Scott’s Domination and the Arts of Resistance, running to about 230 pages of text, opens by making the important analytical point that in any political system the visible record, or “public transcript”, is unlikely to tell the whole story about power relations. Rather, it is typically the self-portrait of dominant elites, reflecting how they would like their subordinates and the wider world to see them.

Alongside the public transcript is always a “hidden transcript” constituting what the powerless really think of the powerful. This finds expression in a wide variety of social practices, including rumour, gossip, folktale, song, gesture, humour and theatre. In many societies, it is the channel through which matters that often cannot be voiced aloud do in fact find an outlet. Infrapolitics, as Scott calls it, is disguised, unobtrusive and resistant. It is also the foundation on which visible political outbursts are built.

As an example, Scott cites (on page 212) the formation of the Solidarity trade union in Poland in August 1980: “Behind 1980, then, lay a long prehistory, one comprising songs, popular poetry, jokes, street wisdom, political satire, not to mention a popular memory of the heroes, martyrs, and villains of earlier popular protest. Each failure lay down another sedimentary layer of popular memory that would nourish the movement of the 1980s.” The Burmese pro-democracy uprising in 1988 is a direct parallel.

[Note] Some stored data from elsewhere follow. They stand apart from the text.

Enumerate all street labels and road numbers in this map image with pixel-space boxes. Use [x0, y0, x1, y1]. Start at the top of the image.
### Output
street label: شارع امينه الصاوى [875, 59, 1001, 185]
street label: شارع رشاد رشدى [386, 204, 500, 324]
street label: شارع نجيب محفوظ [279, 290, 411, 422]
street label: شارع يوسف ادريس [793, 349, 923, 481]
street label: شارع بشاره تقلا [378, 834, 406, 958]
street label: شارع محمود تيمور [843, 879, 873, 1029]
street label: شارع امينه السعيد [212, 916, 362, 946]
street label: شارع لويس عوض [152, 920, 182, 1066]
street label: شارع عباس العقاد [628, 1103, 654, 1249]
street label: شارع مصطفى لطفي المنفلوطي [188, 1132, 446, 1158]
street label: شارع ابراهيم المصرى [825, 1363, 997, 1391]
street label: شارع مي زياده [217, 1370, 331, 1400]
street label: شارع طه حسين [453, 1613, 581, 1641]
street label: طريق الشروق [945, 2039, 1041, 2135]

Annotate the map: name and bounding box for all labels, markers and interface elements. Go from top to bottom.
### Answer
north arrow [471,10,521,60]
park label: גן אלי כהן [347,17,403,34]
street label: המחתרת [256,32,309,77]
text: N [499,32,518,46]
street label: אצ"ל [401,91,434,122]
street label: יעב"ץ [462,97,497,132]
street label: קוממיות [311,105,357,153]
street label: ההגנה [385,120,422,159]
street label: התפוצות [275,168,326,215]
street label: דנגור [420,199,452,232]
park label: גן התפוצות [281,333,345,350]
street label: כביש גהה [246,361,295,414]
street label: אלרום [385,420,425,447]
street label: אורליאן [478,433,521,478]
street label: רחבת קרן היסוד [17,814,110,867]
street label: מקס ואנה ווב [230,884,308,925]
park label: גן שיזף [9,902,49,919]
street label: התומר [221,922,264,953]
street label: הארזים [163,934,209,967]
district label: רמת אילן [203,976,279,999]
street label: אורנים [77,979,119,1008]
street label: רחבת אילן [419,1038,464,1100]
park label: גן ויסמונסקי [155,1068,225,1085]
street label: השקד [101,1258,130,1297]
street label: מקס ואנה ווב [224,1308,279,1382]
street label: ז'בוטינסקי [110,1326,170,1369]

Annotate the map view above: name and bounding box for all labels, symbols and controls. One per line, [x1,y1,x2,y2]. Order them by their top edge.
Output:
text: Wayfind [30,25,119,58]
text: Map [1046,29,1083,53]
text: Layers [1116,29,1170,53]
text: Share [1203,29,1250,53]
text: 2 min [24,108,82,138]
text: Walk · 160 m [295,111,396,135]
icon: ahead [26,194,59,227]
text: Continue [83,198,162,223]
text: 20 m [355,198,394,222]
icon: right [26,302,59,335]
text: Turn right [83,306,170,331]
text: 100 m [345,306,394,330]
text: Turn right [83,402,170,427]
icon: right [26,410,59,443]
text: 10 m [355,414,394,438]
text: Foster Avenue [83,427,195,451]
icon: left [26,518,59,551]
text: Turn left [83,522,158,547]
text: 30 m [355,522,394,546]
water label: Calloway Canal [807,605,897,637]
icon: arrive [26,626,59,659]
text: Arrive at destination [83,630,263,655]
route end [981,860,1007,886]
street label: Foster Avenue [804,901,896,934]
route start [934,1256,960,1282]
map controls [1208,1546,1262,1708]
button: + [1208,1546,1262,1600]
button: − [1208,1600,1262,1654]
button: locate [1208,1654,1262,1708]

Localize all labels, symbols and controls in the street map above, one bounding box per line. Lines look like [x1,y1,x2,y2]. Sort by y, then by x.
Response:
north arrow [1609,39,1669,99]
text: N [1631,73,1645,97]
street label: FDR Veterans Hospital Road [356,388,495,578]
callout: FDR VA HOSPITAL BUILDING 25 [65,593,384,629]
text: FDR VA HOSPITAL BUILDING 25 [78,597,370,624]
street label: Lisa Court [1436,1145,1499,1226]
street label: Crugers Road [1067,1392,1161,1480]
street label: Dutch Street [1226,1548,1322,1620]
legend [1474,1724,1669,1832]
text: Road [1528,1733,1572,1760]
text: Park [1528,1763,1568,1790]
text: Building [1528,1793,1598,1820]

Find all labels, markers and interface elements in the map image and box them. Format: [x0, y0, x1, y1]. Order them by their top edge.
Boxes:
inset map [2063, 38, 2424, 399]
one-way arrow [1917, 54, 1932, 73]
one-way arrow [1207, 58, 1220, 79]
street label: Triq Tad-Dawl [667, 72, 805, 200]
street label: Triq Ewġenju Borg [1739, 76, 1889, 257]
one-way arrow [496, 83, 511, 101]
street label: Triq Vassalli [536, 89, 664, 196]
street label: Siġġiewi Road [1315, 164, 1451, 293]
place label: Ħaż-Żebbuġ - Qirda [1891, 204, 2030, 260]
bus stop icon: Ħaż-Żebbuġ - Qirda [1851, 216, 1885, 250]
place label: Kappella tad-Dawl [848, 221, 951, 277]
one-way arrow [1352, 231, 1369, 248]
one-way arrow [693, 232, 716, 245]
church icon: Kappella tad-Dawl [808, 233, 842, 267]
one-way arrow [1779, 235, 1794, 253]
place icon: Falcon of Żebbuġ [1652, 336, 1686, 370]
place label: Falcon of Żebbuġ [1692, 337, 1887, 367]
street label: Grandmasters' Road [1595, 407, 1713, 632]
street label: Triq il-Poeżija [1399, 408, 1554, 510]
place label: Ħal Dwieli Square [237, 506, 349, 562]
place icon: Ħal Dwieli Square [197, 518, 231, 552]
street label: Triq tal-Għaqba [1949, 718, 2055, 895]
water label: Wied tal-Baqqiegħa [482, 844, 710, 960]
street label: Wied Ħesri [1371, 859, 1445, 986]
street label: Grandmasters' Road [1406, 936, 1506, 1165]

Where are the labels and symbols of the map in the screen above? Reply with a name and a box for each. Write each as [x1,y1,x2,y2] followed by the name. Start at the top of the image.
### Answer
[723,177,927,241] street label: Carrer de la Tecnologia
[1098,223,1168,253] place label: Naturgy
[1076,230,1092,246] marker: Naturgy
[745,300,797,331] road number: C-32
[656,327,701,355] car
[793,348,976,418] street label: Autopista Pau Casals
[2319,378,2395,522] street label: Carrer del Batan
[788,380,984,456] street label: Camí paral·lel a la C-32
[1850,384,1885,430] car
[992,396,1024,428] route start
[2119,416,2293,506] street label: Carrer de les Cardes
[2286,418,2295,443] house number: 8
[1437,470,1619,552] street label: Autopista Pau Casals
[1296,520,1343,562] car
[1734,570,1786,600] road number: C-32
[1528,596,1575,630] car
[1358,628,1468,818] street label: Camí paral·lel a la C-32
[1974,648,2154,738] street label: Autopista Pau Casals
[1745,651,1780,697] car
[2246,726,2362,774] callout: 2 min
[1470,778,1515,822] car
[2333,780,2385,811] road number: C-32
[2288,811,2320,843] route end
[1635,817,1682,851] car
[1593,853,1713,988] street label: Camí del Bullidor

While those who lived through it still have solid memories, it is surely important to gather as much data as possible about the Ne Win era. What were the social spaces in which offstage dissent could be uttered? How were they reshaped as the powerful and the powerless struggled to control territory? What were the key social practices through which the hidden transcript was assembled? How did they change over time? What was contained in that transcript? By the end of the period, which sentiments were predominant? What were the slogans that captured the mood of the people?

I don’t know of any systematic attempt to create an archive of this kind. In democratizing Myanmar, where universities are slowly being reconstructed from the ruins left by the junta that dissolved itself in March 2011, I hope it will be possible to focus on this critical dimension of national history.